At 1:30 we started our journey to Baotou, the city where her orphanage is located.
At first she thought it would be fun to sit with her sisters...(by the way, all the clothes I brought for her were too big).
But she quickly wanted out of the back and snuggle with Daddy instead. She fell asleep for a little while, then sat on Daddy's lap for rest of the ride there and back.
It took almost 3 hrs to reach Baotou.
Here are some pics I took on the way.
The above picture is what I mean when I say buildings are being built everywhere. We see a site like this every few miles.
We finally reached Baotou. Aggie said it's the largest city in Inner Mongolia. It has 2 million people (like Hohhot), but its land mass is twice as large as Hohhot. It's also the industrial capital of Inner Mongolia. Aggie said Baotou means "Deer City."
The top picture is a famous square in Baotou.
After a long drive, it was a quick stop at the orphanage (maybe 20-30 min).
This is the entrance to the building where she lived.
When the staff first starting coming over to her, she didn't cry, but she didn't really go to them either. She quickly wanted to come back to where we were.
We then took the elevator upstairs to see her sleep and play room. We were greeted by many more nannies, and she quickly jumped into their arms.
She was like a little superstar there. All the nannies were so excited to see her. It was so great for us to see that she was so loved there.
The top picture is the play room, and the bottom picture is her crib. I was impressed by how clean the place was, and the staff-to-children ratio seems to be small. There were nannies everywhere.
Pictures of the children's bathroom
We met her main nanny and her best friend from the orphanage. They were so happy to see each other. It was very cute. The nannies loved watching every moment of it.
We took a group photo with the staff and other children (of course, Siana is not looking at the camera).
Towards the end of the tour, Siana was getting more upset. Here is a picture with whom Aggie said was the "dean" of this department.

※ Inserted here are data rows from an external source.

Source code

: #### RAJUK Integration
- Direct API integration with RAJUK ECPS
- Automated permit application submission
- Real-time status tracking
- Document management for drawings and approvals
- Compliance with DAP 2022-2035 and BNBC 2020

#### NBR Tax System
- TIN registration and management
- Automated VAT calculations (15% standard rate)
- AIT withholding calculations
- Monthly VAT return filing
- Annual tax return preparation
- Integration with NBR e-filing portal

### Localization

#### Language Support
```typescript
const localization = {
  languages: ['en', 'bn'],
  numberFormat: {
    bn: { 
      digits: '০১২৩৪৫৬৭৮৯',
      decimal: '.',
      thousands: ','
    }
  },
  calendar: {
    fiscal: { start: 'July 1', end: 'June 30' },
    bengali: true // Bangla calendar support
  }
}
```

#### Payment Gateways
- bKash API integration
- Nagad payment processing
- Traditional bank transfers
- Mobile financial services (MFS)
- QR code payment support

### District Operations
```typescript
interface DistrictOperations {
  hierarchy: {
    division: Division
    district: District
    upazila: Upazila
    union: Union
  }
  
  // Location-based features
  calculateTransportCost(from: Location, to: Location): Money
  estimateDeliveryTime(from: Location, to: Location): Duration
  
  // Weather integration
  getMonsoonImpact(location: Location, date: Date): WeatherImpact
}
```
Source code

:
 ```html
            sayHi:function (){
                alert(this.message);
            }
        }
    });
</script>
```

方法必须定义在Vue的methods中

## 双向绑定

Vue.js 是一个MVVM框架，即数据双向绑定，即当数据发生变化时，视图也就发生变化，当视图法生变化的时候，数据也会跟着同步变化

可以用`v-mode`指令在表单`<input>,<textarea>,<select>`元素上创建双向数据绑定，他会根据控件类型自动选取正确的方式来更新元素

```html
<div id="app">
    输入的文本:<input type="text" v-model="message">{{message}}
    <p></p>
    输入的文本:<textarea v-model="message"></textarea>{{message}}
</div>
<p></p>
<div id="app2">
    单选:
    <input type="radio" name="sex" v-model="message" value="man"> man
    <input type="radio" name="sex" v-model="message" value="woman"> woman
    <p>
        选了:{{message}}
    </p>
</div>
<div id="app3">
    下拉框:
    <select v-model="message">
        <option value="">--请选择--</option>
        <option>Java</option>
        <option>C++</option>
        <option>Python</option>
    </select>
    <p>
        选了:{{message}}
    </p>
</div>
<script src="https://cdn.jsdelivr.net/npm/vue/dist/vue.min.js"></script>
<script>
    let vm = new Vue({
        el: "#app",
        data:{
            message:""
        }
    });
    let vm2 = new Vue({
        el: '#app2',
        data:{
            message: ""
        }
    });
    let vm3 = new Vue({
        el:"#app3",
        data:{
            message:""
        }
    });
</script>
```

She carried Siana (they all call her "Fang Lu," which is her Chinese name) and walked us out of the building. She then handed her off to us. I hugged her and said one of the only few words I know in Chinese - "Xie Xie" (thank you). Allan did the same. She said something in Chinese - Aggie translated and said, "She hopes you will bring her back here someday." I nodded in agreement. We were both in tears by this time.

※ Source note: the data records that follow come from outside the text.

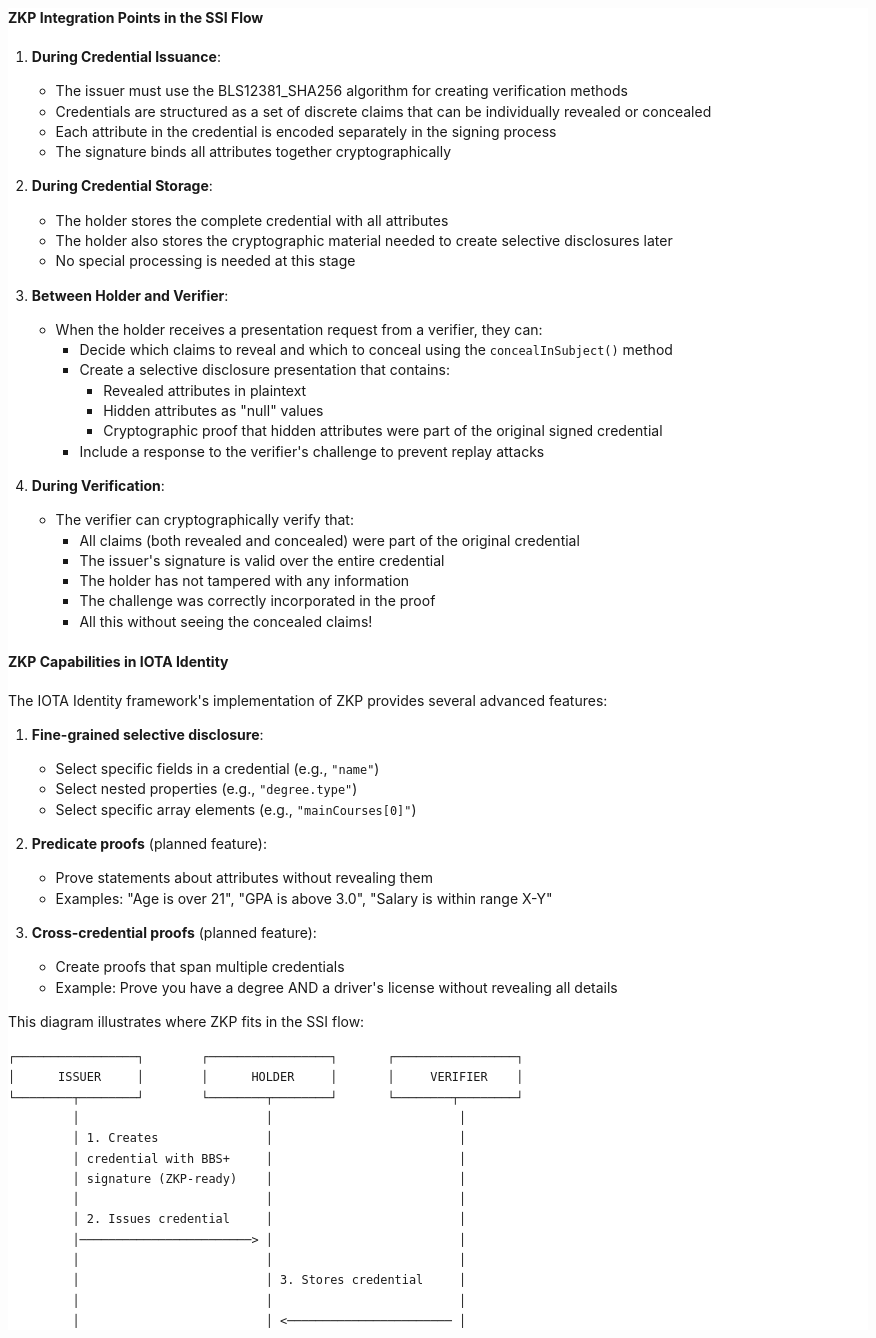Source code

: #### ZKP Integration Points in the SSI Flow

1. **During Credential Issuance**:

    - The issuer must use the BLS12381_SHA256 algorithm for creating verification methods
    - Credentials are structured as a set of discrete claims that can be individually revealed or concealed
    - Each attribute in the credential is encoded separately in the signing process
    - The signature binds all attributes together cryptographically

2. **During Credential Storage**:

    - The holder stores the complete credential with all attributes
    - The holder also stores the cryptographic material needed to create selective disclosures later
    - No special processing is needed at this stage

3. **Between Holder and Verifier**:

    - When the holder receives a presentation request from a verifier, they can:
        - Decide which claims to reveal and which to conceal using the `concealInSubject()` method
        - Create a selective disclosure presentation that contains:
            - Revealed attributes in plaintext
            - Hidden attributes as "null" values
            - Cryptographic proof that hidden attributes were part of the original signed credential
        - Include a response to the verifier's challenge to prevent replay attacks

4. **During Verification**:
    - The verifier can cryptographically verify that:
        - All claims (both revealed and concealed) were part of the original credential
        - The issuer's signature is valid over the entire credential
        - The holder has not tampered with any information
        - The challenge was correctly incorporated in the proof
        - All this without seeing the concealed claims!

#### ZKP Capabilities in IOTA Identity

The IOTA Identity framework's implementation of ZKP provides several advanced features:

1. **Fine-grained selective disclosure**:

    - Select specific fields in a credential (e.g., `"name"`)
    - Select nested properties (e.g., `"degree.type"`)
    - Select specific array elements (e.g., `"mainCourses[0]"`)

2. **Predicate proofs** (planned feature):

    - Prove statements about attributes without revealing them
    - Examples: "Age is over 21", "GPA is above 3.0", "Salary is within range X-Y"

3. **Cross-credential proofs** (planned feature):
    - Create proofs that span multiple credentials
    - Example: Prove you have a degree AND a driver's license without revealing all details

This diagram illustrates where ZKP fits in the SSI flow:

```
┌─────────────────┐        ┌─────────────────┐       ┌─────────────────┐
│      ISSUER     │        │      HOLDER     │       │     VERIFIER    │
└────────┬────────┘        └────────┬────────┘       └────────┬────────┘
         │                          │                          │
         │ 1. Creates               │                          │
         │ credential with BBS+     │                          │
         │ signature (ZKP-ready)    │                          │
         │                          │                          │
         │ 2. Issues credential     │                          │
         │────────────────────────> │                          │
         │                          │                          │
         │                          │ 3. Stores credential     │
         │                          │                          │
         │                          │ <─────────────────────── │
```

Walking away from the orphanage as a family of five really made it feel official.
We visited one more building (her classroom) before we left the premises.

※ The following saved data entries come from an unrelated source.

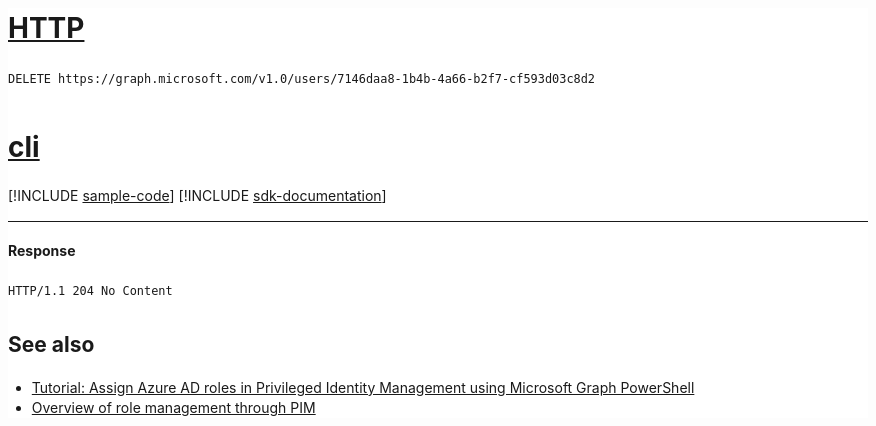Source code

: # [HTTP](#tab/http)

```msgraph-interactive
DELETE https://graph.microsoft.com/v1.0/users/7146daa8-1b4b-4a66-b2f7-cf593d03c8d2
```

# [cli](#tab/cli)
[!INCLUDE [sample-code](../includes/snippets/cli/tutorial-assignaadroles-user-delete-cli-snippets.md)]
[!INCLUDE [sdk-documentation](../includes/snippets/snippets-sdk-documentation-link.md)]

---

#### Response


```http
HTTP/1.1 204 No Content
```

## See also

+ [Tutorial: Assign Azure AD roles in Privileged Identity Management using Microsoft Graph PowerShell](/powershell/microsoftgraph/tutorial-pim)
+ [Overview of role management through PIM](/graph/api/resources/privilegedidentitymanagementv3-overview)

As Aggie had said, they definitely seem to have more boys at the orphanage. It was hard to see the other children, but it was comforting to know that they are so loved by the nannies there. Aggie said some families now are preferring girls over boys (to keep as their child) for practical reasons - she said when you have a son, you will eventually have to buy him an apartment, which is so expensive. We saw a lot of special needs children as well.
The whole place was called Social Welfare Institute of Baotou - orphanage is just one part of it. They have facilities for adults with disabilities and for seniors.
We took a picture at the entrance. The black Canon camera seems to make her extra upset. She was crying here and there (mainly at the end of the tour), but bringing the camera out always made her blow up.
Once we got back into the car and she was back on Daddy's lap, she returned to being content. From my observation so far, she doesn't fit any extreme of what other adoptive families had described. Some said the child will attach only to one parent. So far she definitely favors Daddy but is OK with me holding her as well (for the most part). Some said the child will refuse to go back to the nanny (or the opposite - be upset about going back to the adoptive parents). She loved seeing her nannies again. But after they were out of sight, she quickly stopped crying. She seems so adaptable to whatever situation she's placed in.
Before we went to the orphanage, I wasn't sure how she would react. Our agency told us that it's important for us to bring her back there and for us to see how she's received by nannies who took care of her. They were right. I'm so glad that we got to see how much she was loved and cared for. We took plenty of video as well, so that she can watch them in the future.
I am praying for the other children...that they will find their forever family soon. Our agency is starting a special partnership with her orphanage (starting in August). They will bring their own medical staff from the U.S. to examine the children and start preparing their files. I'm excited that some families from our agency will most likely be adopting many of the other children in her orphanage.
The drive back felt long too. LB is doing a little better. Considering how much we have dragged them along on our crazy adventures, we're so grateful for our little troopers.
Tomorrow night we fly to Guangzhou. Not going to lie - looking forward to some western food and Starbucks!